Russia-Ukraine war disinformation spreading online as experts say to seek credible sources

Facebook, Twitter and other social media platforms are battling to remove Russian disinformation accounts targeting Ukrainians, and experts at Arizona State say it's something they're watching closely.

They want those scrolling online to be on the lookout for false information being spread on social media and websites.

With online news spreading so quickly over the war, and things changing by the minute, experts say it's hard to really get a good grasp of everything that's happening, but they want to warn you that disinformation is spreading and to only use reliable resources before reading or sharing them.

"This kind of disinformation can be a useful weapon," says Dr. Jacob Lassin with Arizona State.

Facebook, Twitter, Apple and other tech companies are under increasing pressure to crack down on disinformation being spread online, mainly from Russian hackers, they say, about the war in Ukraine.

‘Take the time to look at the source’

Lassin says with digital devices making information accessible in the palm of a hand, it’s also made spreading disinformation worse, too.

"What’s really important is that people take the time to look at the source to figure out kind of where things are coming from," Lassin advised.

Facebook’s parent company Meta said on Monday it has caught dozens of fake, pro-Russian accounts, groups and pages across its platforms that are trying to spread anti-Ukrainian propaganda. Experts say it’s an attempt to divert attention from the war that rages on.

"Part of waging warfare these days involves getting certain narratives across, getting certain people to support your cause, because you know without the support of other countries, of people around the world, it’s going to be very difficult for Russia to operate with only you know Belarus as the only ally in all of this," Lassin said.

Experts say pro-Russian hackers are also trying to compromise social media accounts of journalists, military leaders and government officials. Heavily controlled Russian news outlets are also being blamed.

Facebook and Tiktok said that they'll shut down access to Kremlin-controlled media sites in Europe.

"Even within Russia, they’re not calling it a war still. They’re referring to it as a special operation. They have not admitted to the deaths of any Russian soldiers, really.
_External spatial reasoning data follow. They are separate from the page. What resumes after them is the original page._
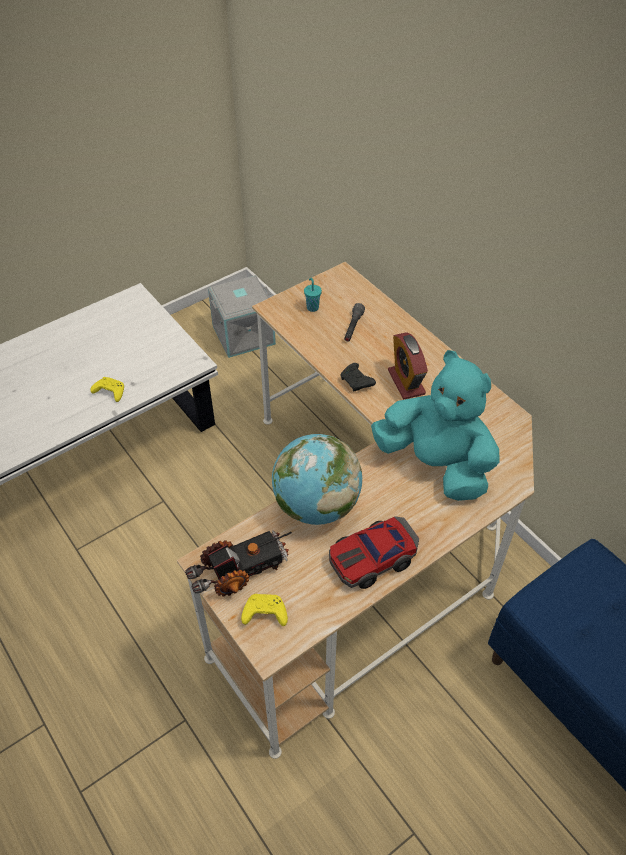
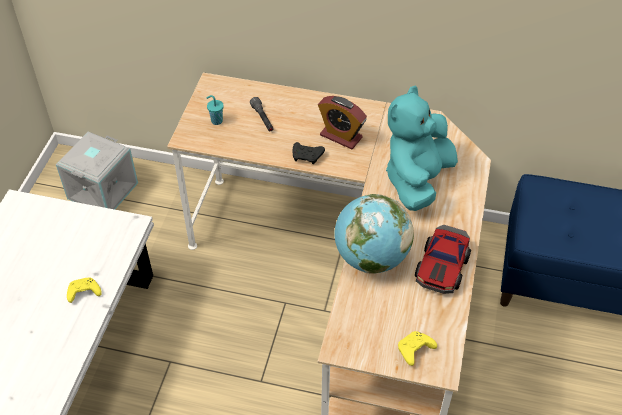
camera: 40 degrees left, 0 degrees up
toy truck [185,530,292,596] -> none
turquoise plush toy [371,350,499,501] -> turquoise plush toy turned 60 degrees counterclockwise [386,85,458,211]

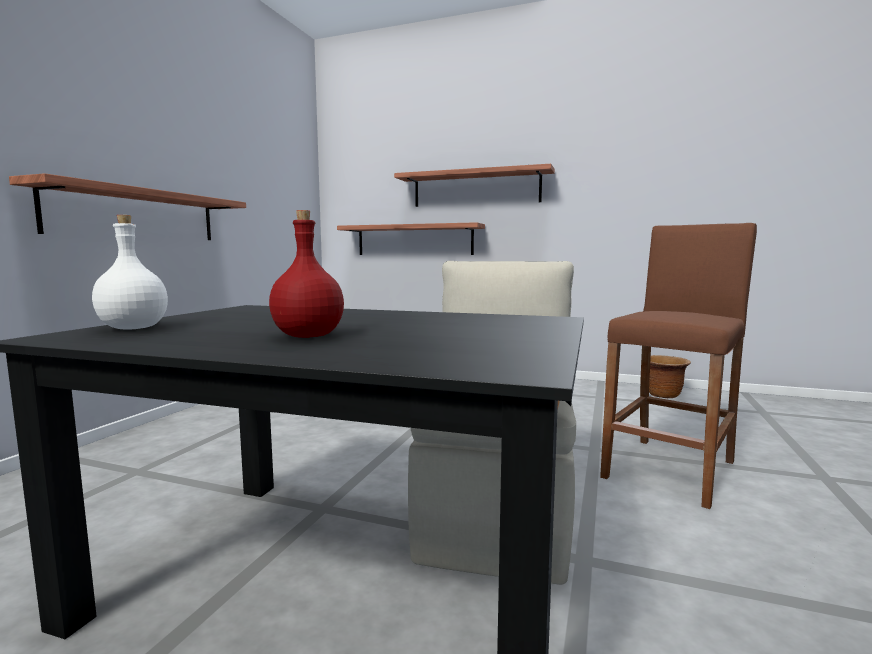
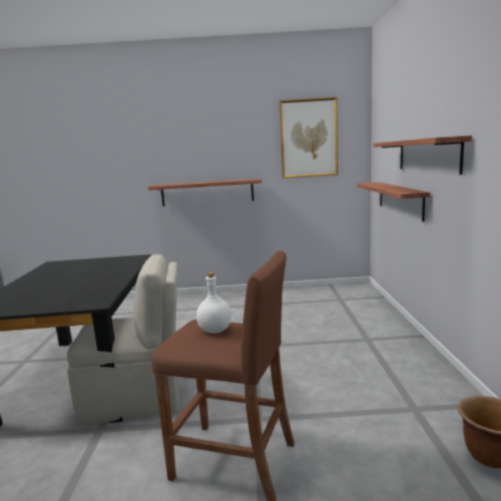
camera: 70 degrees right, 5 degrees up
white bottle [92,215,168,330] -> white bottle moved to [196,272,232,333]
red bottle [269,210,344,338] -> none
none -> picture [279,97,338,178]

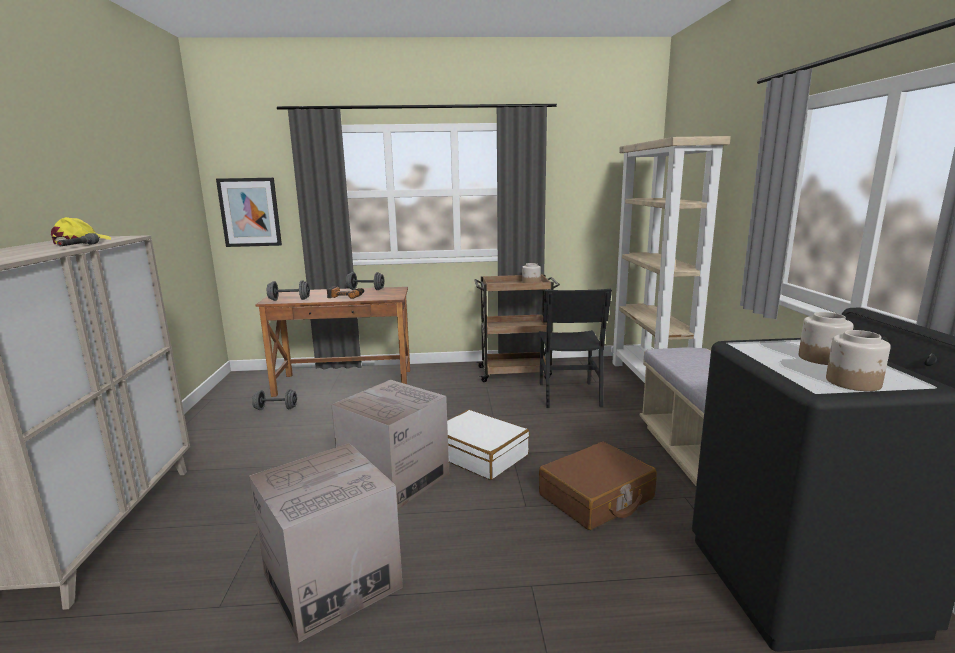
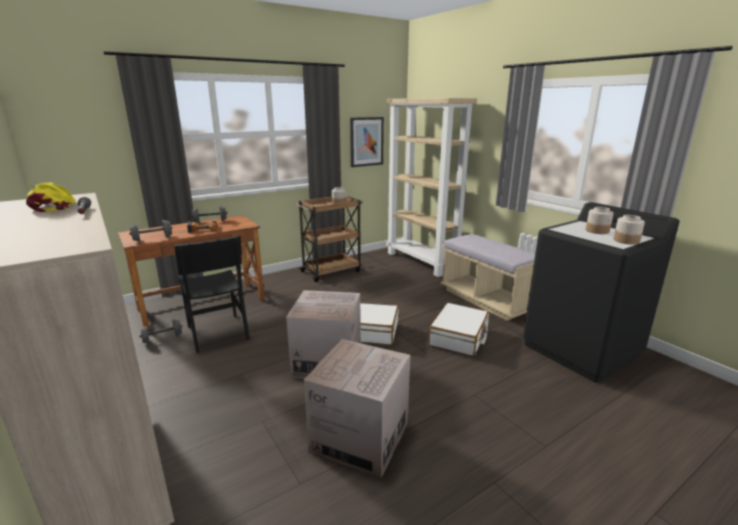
camera: 30 degrees left, 5 degrees up
picture [216,178,282,247] -> picture moved to [350,117,384,167]
black chair [539,289,612,408] -> black chair moved to [174,235,250,353]
brown suitcase [539,442,657,530] -> white suitcase [428,303,489,356]

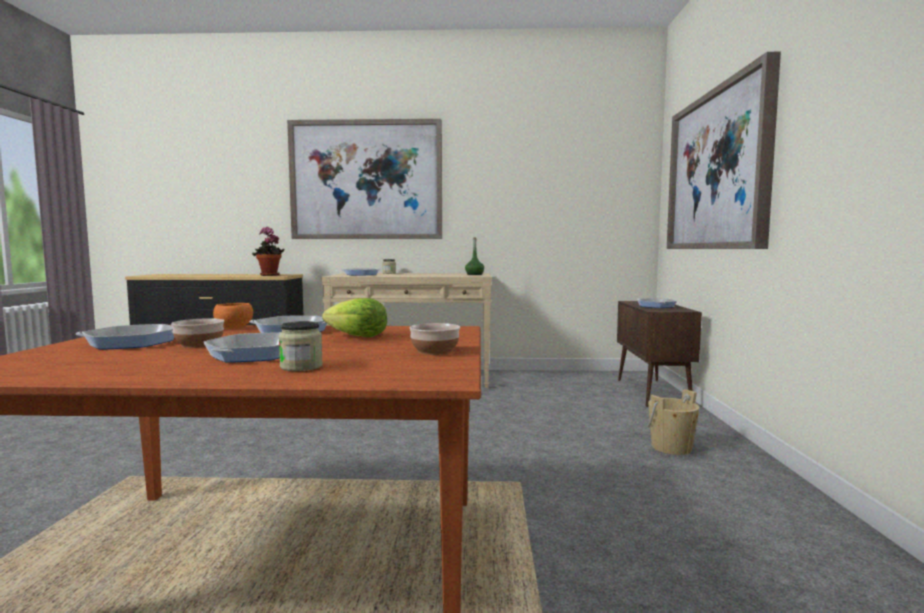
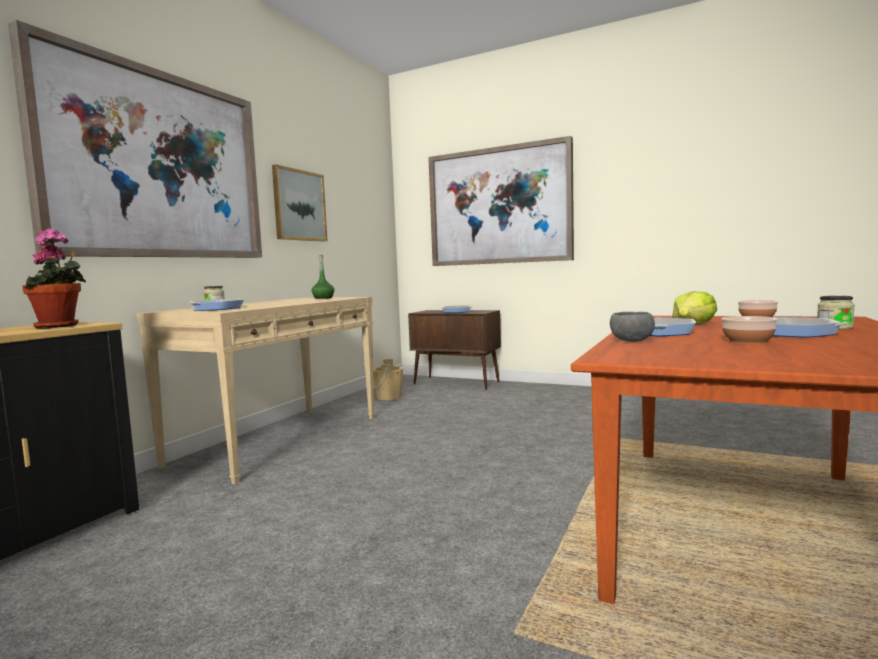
camera: 65 degrees left, 0 degrees up
frying pan [76,324,174,350] -> none
orange bowl [213,303,253,329] -> grey bowl [610,312,655,342]
beige bucket [648,389,700,455] -> beige bucket moved to [373,359,403,400]
none -> picture [272,164,327,241]

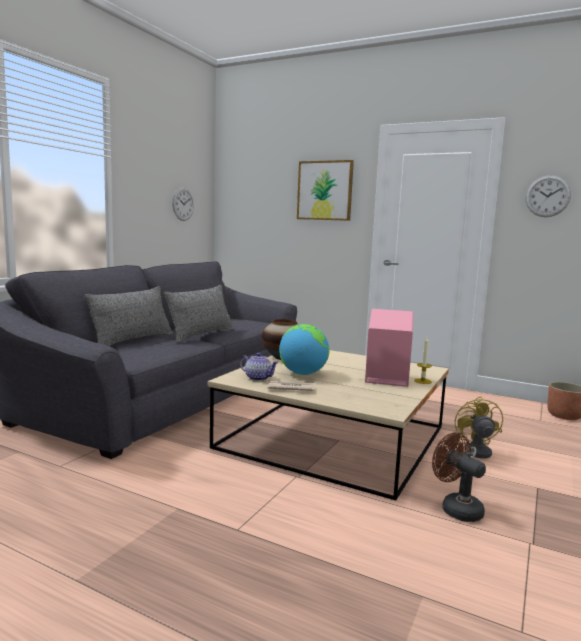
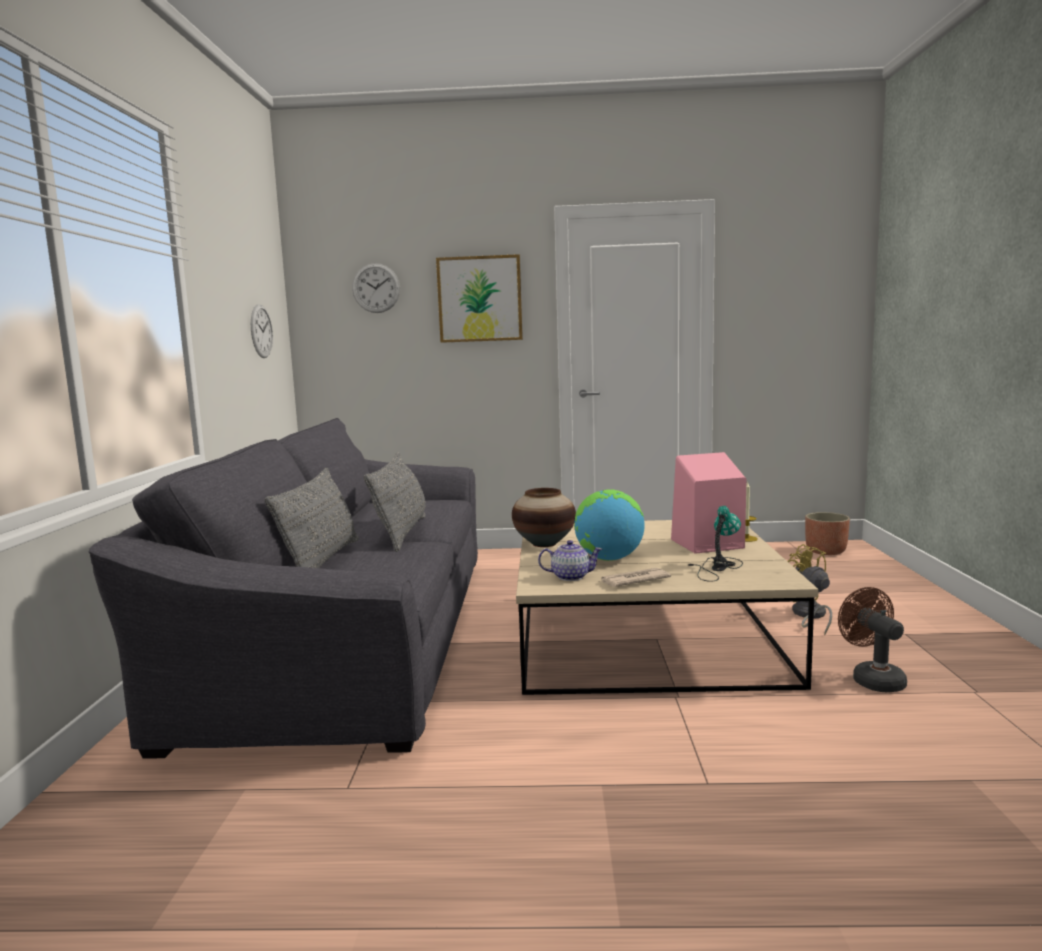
camera: 25 degrees left, 0 degrees up
brown fan [432,432,486,522] -> brown fan turned 45 degrees clockwise [838,587,907,693]
wall clock [525,175,571,217] -> wall clock moved to [352,263,400,313]
none -> table lamp [688,506,743,582]

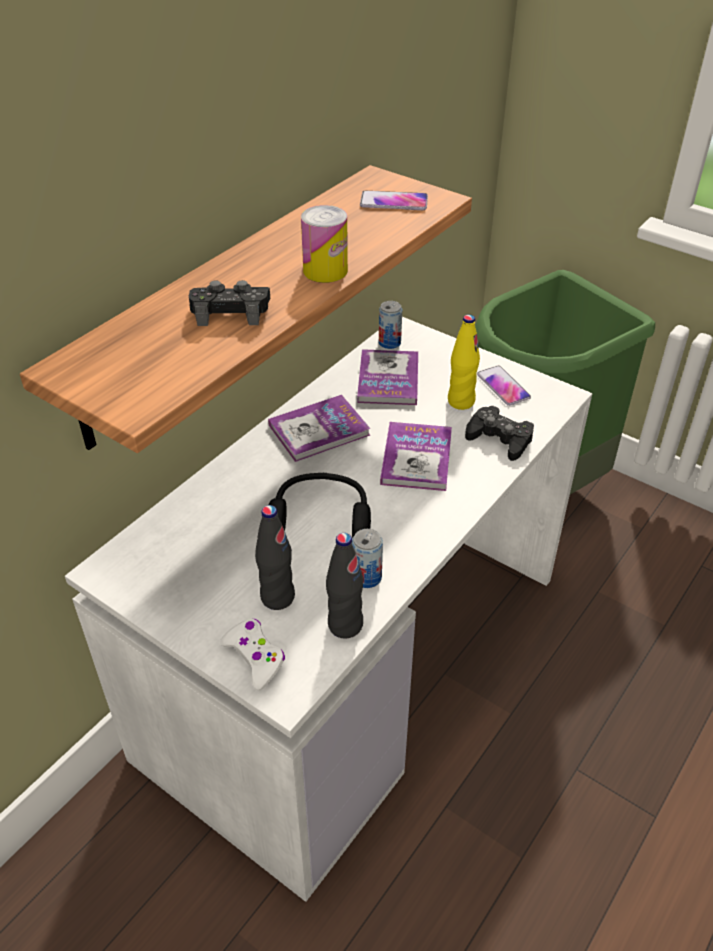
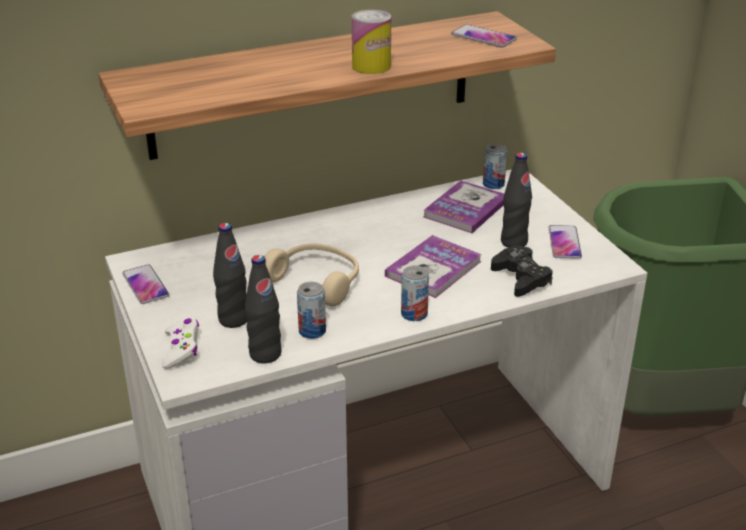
camera: 30 degrees right, 10 degrees down
black game controller [189,280,270,326] -> none
book [268,395,371,462] -> none
black headphones [268,473,371,538] -> beige headphones [264,244,359,306]
yellow bottle [448,314,480,410] -> black bottle [501,153,532,248]
none -> phone [122,264,169,304]
none -> can [401,265,429,321]

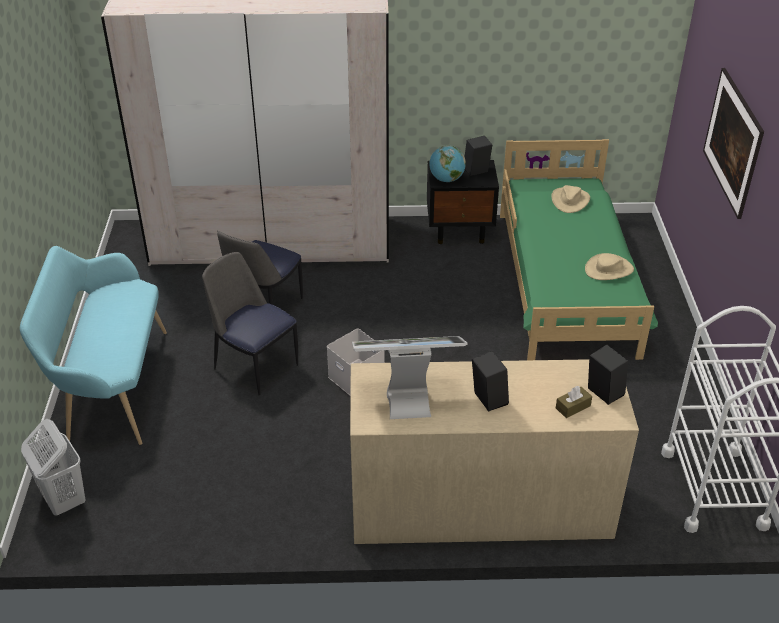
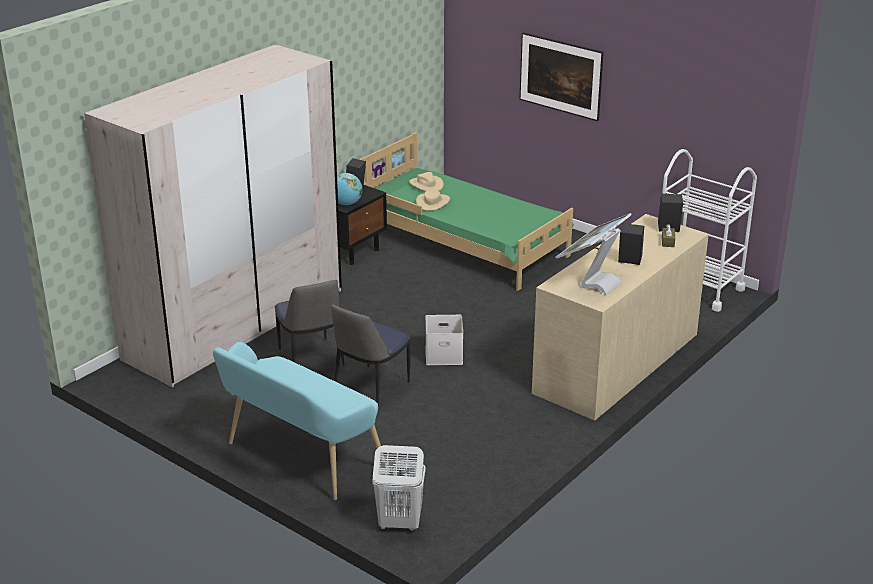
camera: 50 degrees left, 10 degrees down
chair [202,252,298,395] -> chair turned 45 degrees counterclockwise [331,304,410,407]
beige hat [585,253,634,280] -> beige hat moved to [416,190,450,211]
They have not told people the extent of things," Lassin said.

Experts warn that Russia is expected to continue to try to manipulate narratives about Ukraine.

Difference between ‘misinformation’ and ‘disinformation’ defines misinformation as, "Misinformation is ‘false information that is spread, regardless of intent to mislead.’"

The same website says disinformation is, "Disinformation means ‘false information, as about a country’s military strength or plans, disseminated by a government or intelligence agency in a hostile act of tactical political subversion’ It is also used more generally to mean "deliberately misleading or biased information; manipulated narrative or facts; propaganda."

This story was reported on from Phoenix, Arizona.